** SUPPLIED RECORDS follows **

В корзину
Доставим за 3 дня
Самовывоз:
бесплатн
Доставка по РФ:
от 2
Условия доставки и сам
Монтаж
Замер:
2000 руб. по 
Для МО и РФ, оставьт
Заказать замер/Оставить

** End of SUPPLIED RECORDS **

### WHAT TO DO
Can you copy out every line of this material word for word, without changing anything?

### SOLUTION TO THE PROBLEM
В корзину
Доставим за 3 дня
Самовывоз:
бесплатн
Доставка по РФ:
от 2
Условия доставки и сам
Монтаж
Замер:
2000 руб. по 
Для МО и РФ, оставьт
Заказать замер/Оставить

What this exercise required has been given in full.